7) Zgromadzenia do pięciu osób
Lockdown to był pierwszy od 8 lat spadek notowań PiSu i początek zmian w sondażach. Kryzys związany z lockdownem i kryzys inflacyjny wywołany szantażem gazowym od czerwca 2021 roku(ograniczenie podaży gazu do europy przez Rosję) jako dwa główne zjawiska, przyczyny spadku notowań PiSu i zawirowań w sondażach.
Prognoza:
Biorąc pod uwagę wszystko co napisałem - 43% dla PIS / KO-30%(max 31) / Konfederacja - 9% / Trzecia Droga(o ile będzie) - 7% / Lewica - 7% W ciemno mogę obstawiać powyżej 40% dla PIS.
Podsumowując, skąd takie wyniki:
1) Opozycja orbituje wokół Tuska odkąd jest w Polsce. Część potencjalnych wyborców Trzeciej Drogi i Lewicy w momencie apogeum polaryzacji PIS-PO po 1 października zagłosuje na KO.
2) Po apogeum polaryzacji PIS-PO po 1 października najbardziej ucierpi Trzecia Droga. Do tego dochodzi duże prawdopodobieństwo rozproszenia wyborców PSLu, którzy nie zaakceptują aliansu z PL2050 Hołowni, ku PISowi i Agrounii.
3) PSL popełnił błąd ponieważ nie wziął na swoje listy naturalnego koalicjanta jakim jest Agrounia. Część wyborców się po prostu rozproszy, albo w ogóle nie pójdzie na
wybory, a głosy oddane na Agrounie przepadną.
4) Tusk budzi silne emocje wśród wyborców PISu, a to mobilizuje do pójścia na
wybory. Tusk dla PISu to złoto, ponieważ najgroźniejsze dla PISu to brak mobilizacji elektoratu w wyborach, a ten jest szacowany przez sam PIS na 42-43%. Tusk wzbudza ogromne emocje u wyborców PISu.
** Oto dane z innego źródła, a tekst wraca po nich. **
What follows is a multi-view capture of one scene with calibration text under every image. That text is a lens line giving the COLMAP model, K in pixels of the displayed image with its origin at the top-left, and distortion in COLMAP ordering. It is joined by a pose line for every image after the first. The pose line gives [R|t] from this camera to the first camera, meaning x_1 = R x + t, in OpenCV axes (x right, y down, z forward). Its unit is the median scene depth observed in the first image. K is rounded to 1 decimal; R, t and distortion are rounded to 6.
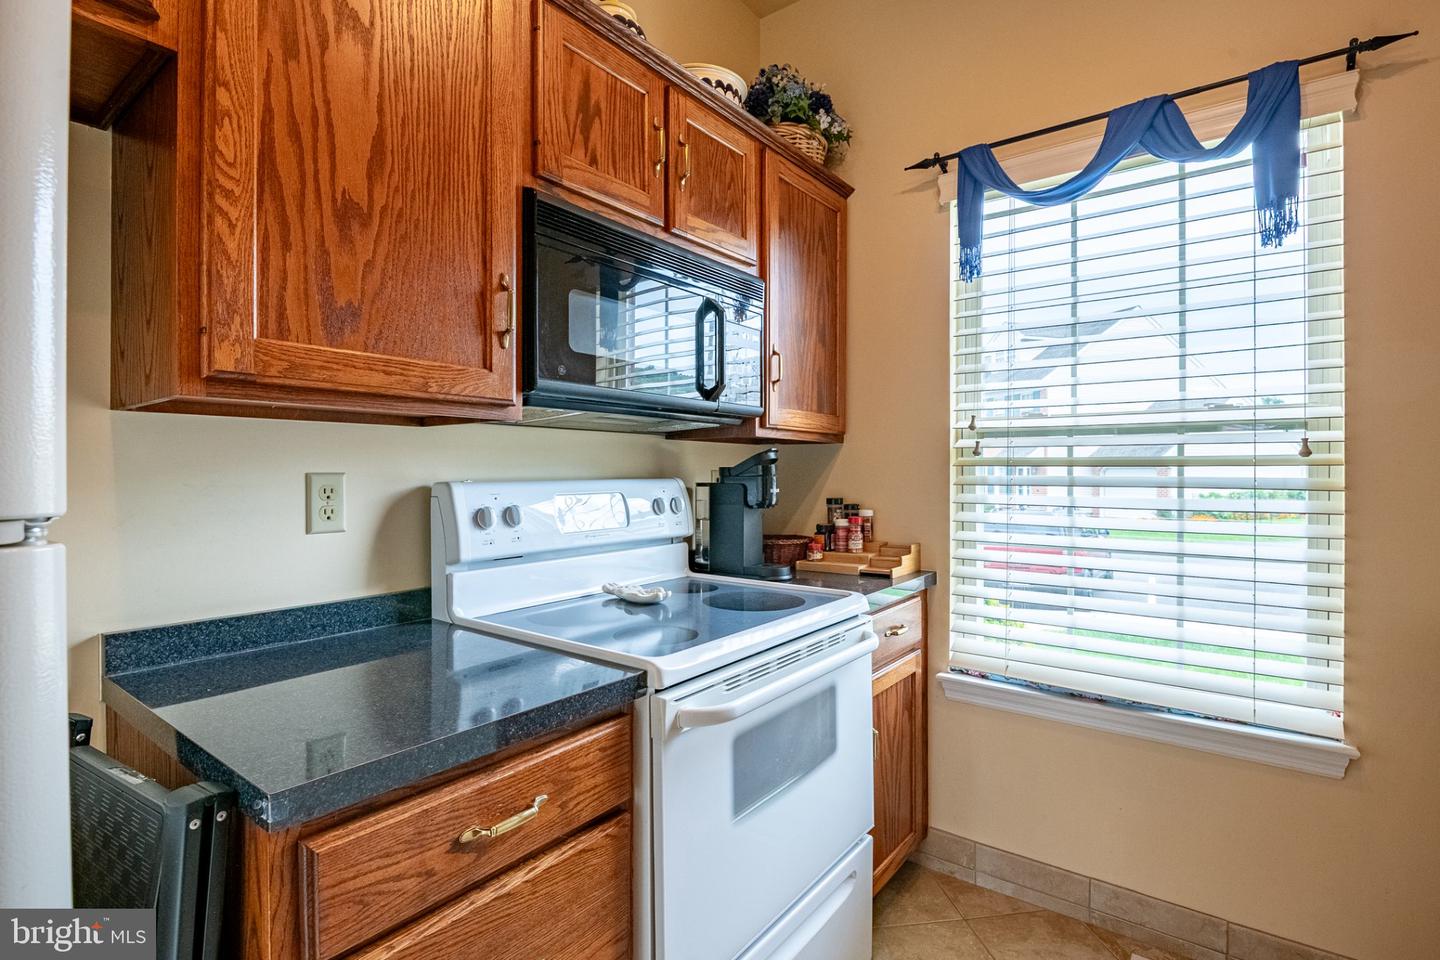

Jest bardzo duże prawdopodobieństwo powtórzenia mobilizacji elektoratu PISu z wyborów 2019 roku. Tusk nie powoduje odpływu wyborców u PISu. Tusk zwiększa wyborców KO spośród elektoratu pozostałych partii opozycyjnych i mobilizuje ich do pójścia na
wybory. Wyborcy obu partii, PIS i KO, są bardzo zmobilizowani do pójścia na
wybory. Frekwencja będzie wysoka, bo będzie duża polaryzacja.
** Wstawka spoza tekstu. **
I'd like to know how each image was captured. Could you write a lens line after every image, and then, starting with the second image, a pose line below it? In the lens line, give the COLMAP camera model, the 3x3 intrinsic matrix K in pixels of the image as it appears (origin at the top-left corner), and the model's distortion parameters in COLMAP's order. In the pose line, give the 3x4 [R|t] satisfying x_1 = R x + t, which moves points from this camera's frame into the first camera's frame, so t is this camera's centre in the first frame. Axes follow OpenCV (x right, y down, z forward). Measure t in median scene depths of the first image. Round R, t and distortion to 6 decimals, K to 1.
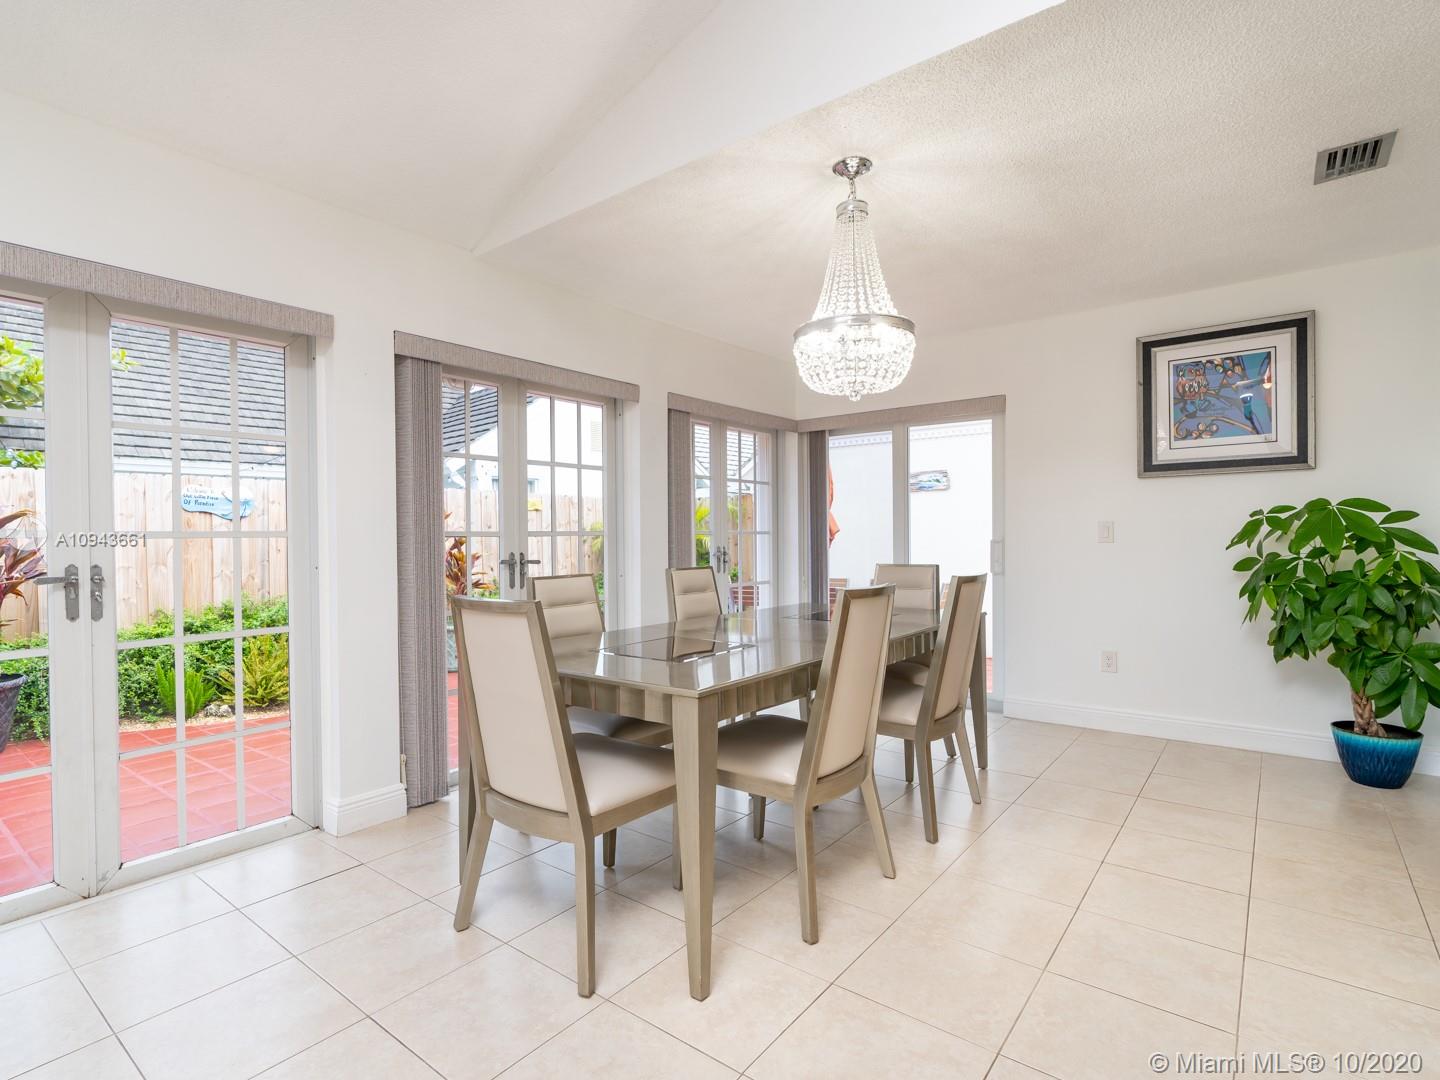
lens RADIAL K [[741.5, 0, 708.4], [0, 741.5, 537.8], [0, 0, 1]] dist [0.003485, 0.000224]
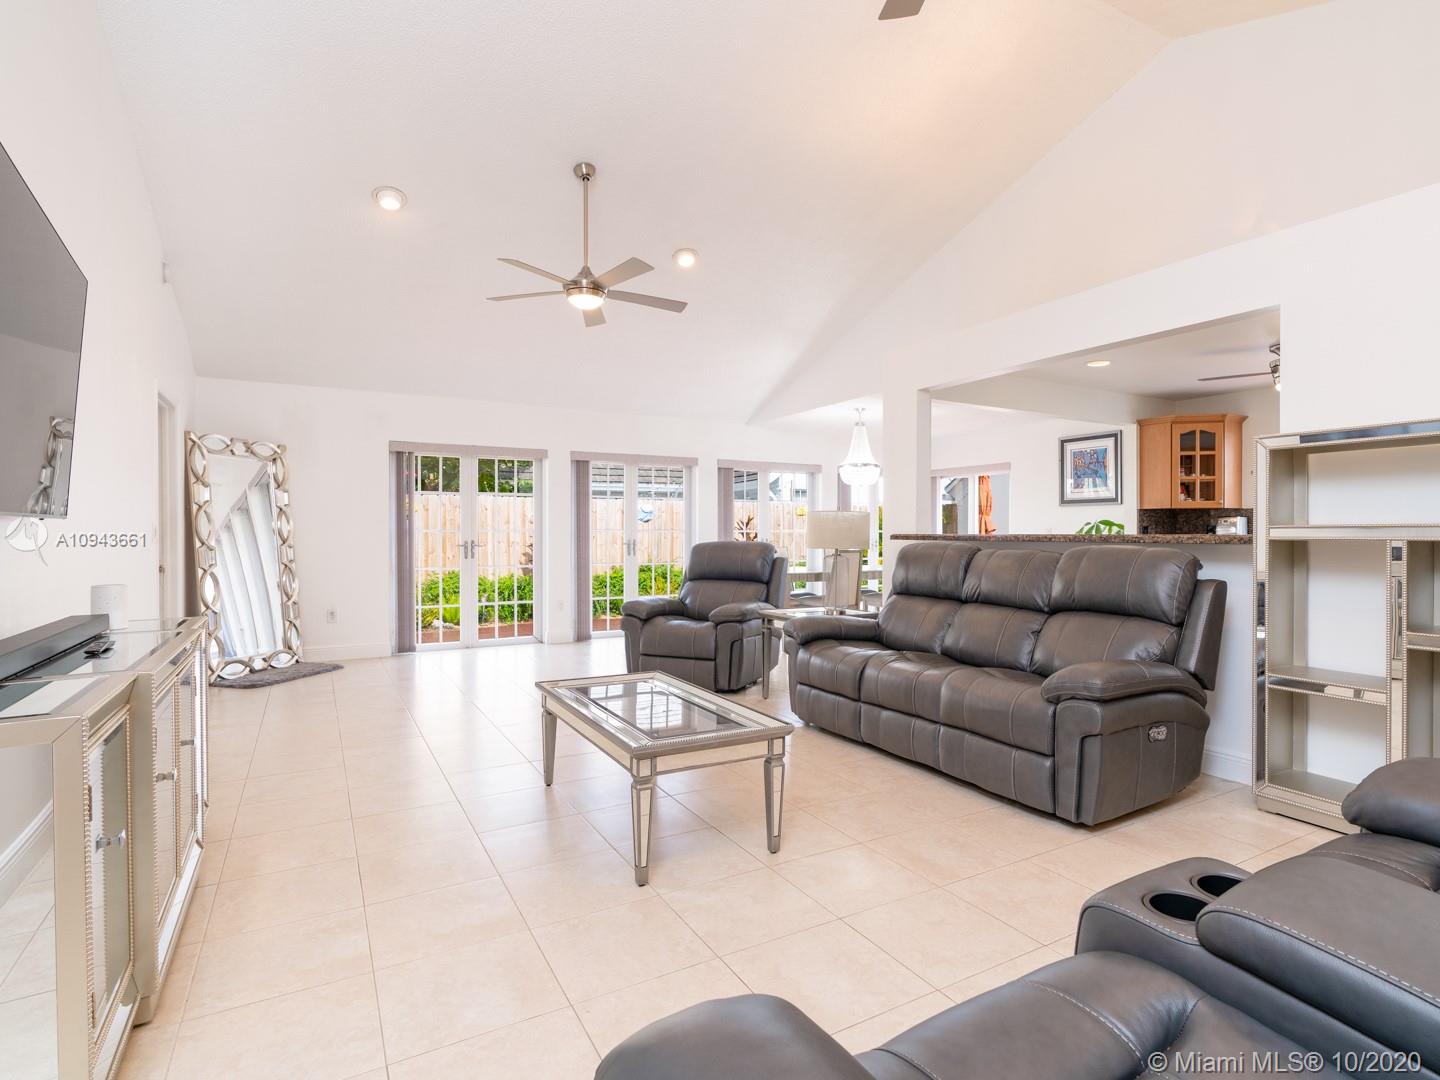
lens RADIAL K [[741.5, 0, 724.0], [0, 741.5, 538.0], [0, 0, 1]] dist [0.003485, 0.000224]
pose [[0.922684, 0.013943, -0.385304, 0.540212], [-0.014195, 0.999897, 0.002191, 0.013580], [0.385295, 0.003448, 0.922787, -1.273942]]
Poniżej podzielę się moimi rozważaniami o programie wyborczym PIS, które 1) są na podstawie periodycznych wrzutek medialnych sprawdzających jak reaguje opinia publiczna, i które 2) są na podstawie moich dłuższych obserwacji:
1)
-obniżenie wieku emerytalnego poprzez emerytury stażowe: dla kobiet pracujących od 20 roku po 35 latach pracy wiek - 55 lat. Dla mężczyzn pracujących od 20 roku życia po 40 latach pracy wiek - 60 lat.(postulat solidarności)
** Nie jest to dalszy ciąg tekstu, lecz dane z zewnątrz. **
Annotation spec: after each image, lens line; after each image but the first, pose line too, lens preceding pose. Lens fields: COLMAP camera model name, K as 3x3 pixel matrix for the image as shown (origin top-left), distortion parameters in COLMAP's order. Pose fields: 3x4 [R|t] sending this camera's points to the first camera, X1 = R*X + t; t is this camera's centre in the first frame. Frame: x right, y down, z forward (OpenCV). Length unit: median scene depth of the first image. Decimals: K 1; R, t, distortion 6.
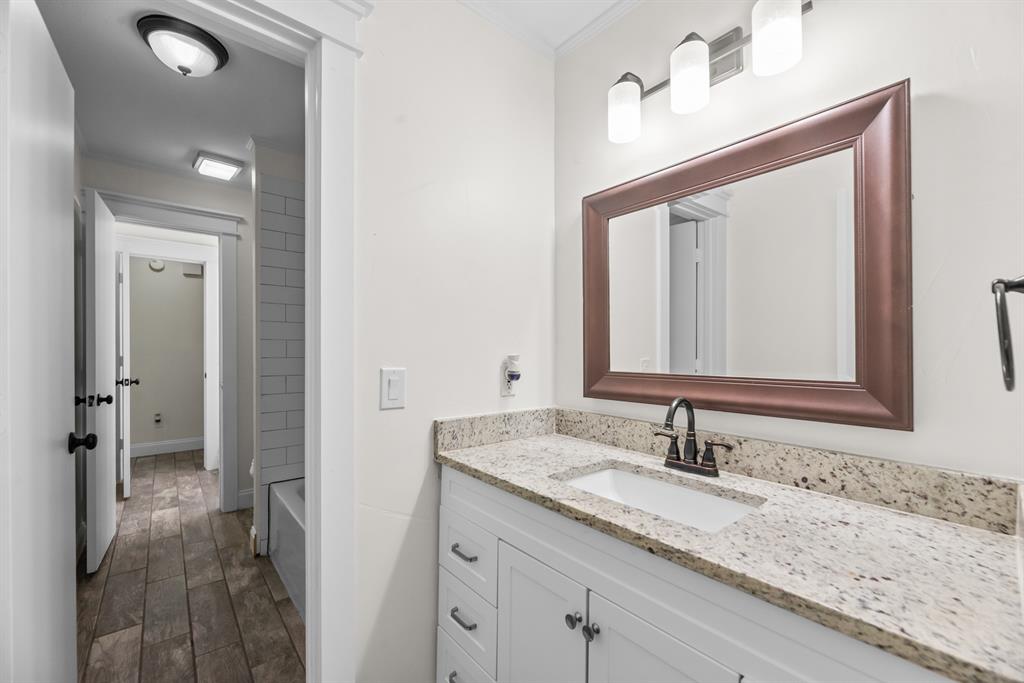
lens RADIAL K [[417.0, 0, 514.6], [0, 417.0, 347.8], [0, 0, 1]] dist [-0.003314, -0.000474]
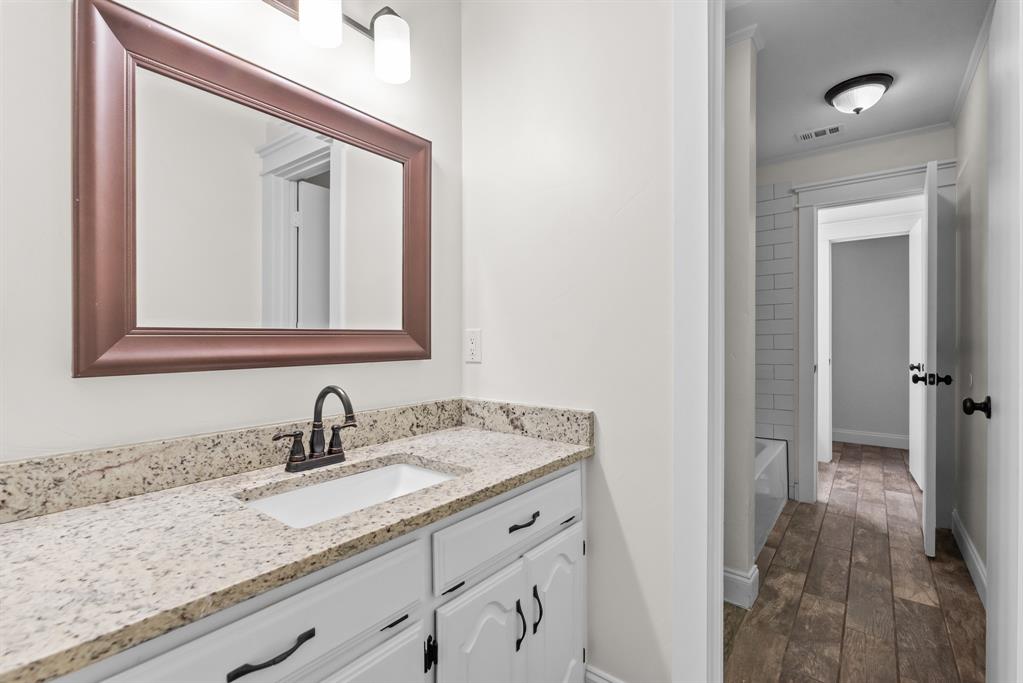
lens RADIAL K [[473.7, 0, 514.2], [0, 473.7, 343.7], [0, 0, 1]] dist [0.001584, 0.000352]
pose [[-0.221116, -0.005389, 0.975233, -1.500401], [-0.007577, 0.999964, 0.003808, 0.051826], [-0.975218, -0.006547, -0.221149, 1.784219]]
-Dodatkowe pieniądze do emerytury za urodzenie dziecka
-Możliwość wspólnego rozliczania się przy 3 dzieci
-15 emerytura
-ustawowo coroczna waloryzacja programu 800+
-zniesienie karty nauczyciela i podwyżki dla nauczycieli
-zwiekszenie ulgi prorodzinnej (przy 2 dzieci?)
2)
-Płaca minimalna na koniec 2027 - 7500 złotych - To będzie gamechanger i pochłonie debatę publiczną we wrześniu. Podobnie było we wrześniu 2019 kiedy PJK na kongresie wyborczym przekazał, że na koniec 2023 roku płaca minimalna wyniesie 4000 złotych.
Walka o rząd dusz roztrzygnie się o płace minimalną. Opozycja będzie mówiła, że to zaszkodzi przedsiębiorcom, że inflacja pójdzie w góre przez to., ale to im nie pomoże. Podobnie jak w 2019 roku.
-Rodzinny kapitał opiekuńczy - 24 tys. złotych w ciągu dwóch lat. Od pierwszego dziecka.